3-pillar model

The work in SeRC relies on three pillars of existing excellence in application areas, method development, and e-infrastructure, connected through a “human e-cloud”.

Pillar 1 – application areas

It’s a central goal for SeRC to have direct impact in application areas of strategic relevance for our partner universities, and conversely we want to focus on topics where SeRC has world-leading research groups. In particular, this includes fields such as computational fluid dynamics, materials science, bioinformatics, molecular simulation, climate modeling, and cancer epidemiology and screening.

Pillar 2 – e-infrastructure

We want to facilitate the development of a world-class computational infrastructure at PDC, NSC, and the visualisation centres.
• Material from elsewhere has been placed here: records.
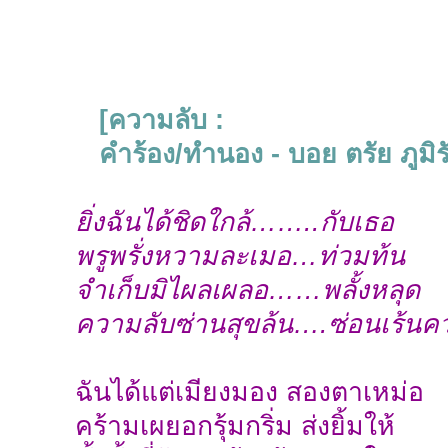
[ความลับ :
คำร้อง/ทำนอง - บอย ตรัย ภูมิร
ยิ่งฉันได้ชิดใกล้……..กับเธอ
พรูพรั่งหวามละเมอ…ท่วมท้น
จำเก็บมิไผลเผลอ……พลั้งหลุด
ความลับซ่านสุขล้น….ซ่อนเร้นค
ฉันได้แต่เมียงมอง สองตาเหม่อ
คร้ามเผยอกรุ้มกริ่ม ส่งยิ้มให้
This includes competitive hardware investments in collaboration with The Swedish National Infrastructure for Computing (SNIC), but it’s equally important to recruit advanced infrastructure experts to build a culture of international expertise, excellence, and infrastructure collaborations targeting development of key codes rather than merely providing user support.

Pillar 3 – core e-Science and method development

An integral part of SeRC is leading-edge research in core e-Science and method development, for instance in fields such as numerical analysis, visualisation, parallelisation, acceleration, and data engineering. The core research groups contribute both with the latest research results on e-Science tools as well as a broad competence base in e-Science tool usage and methodology.

e-Science experts

For SeRC, the central challenge is to get these three pillars to strengthen and support each other through collaborations. Infrastructure and core e-Science do not exist in vacuum, but should engage directly in important application research, and at the same time SeRC only supports application areas where we see an opportunity to translate advances in fundamental e-Science into research impact.

Our primary tool to achieve this is the recruitment of e-Science experts that work cross-disciplinary between these areas, what we have designated as a ”human e-cloud”. These experts combine a deep knowledge of the application area with expertise either in method development or large-scale computational infrastructure. By integrating these e-Science experts into the research environments, there is also new opportunities for close collaborations between experts facing similar challenges (for instance in parallelisation, data management or method development) in different application areas.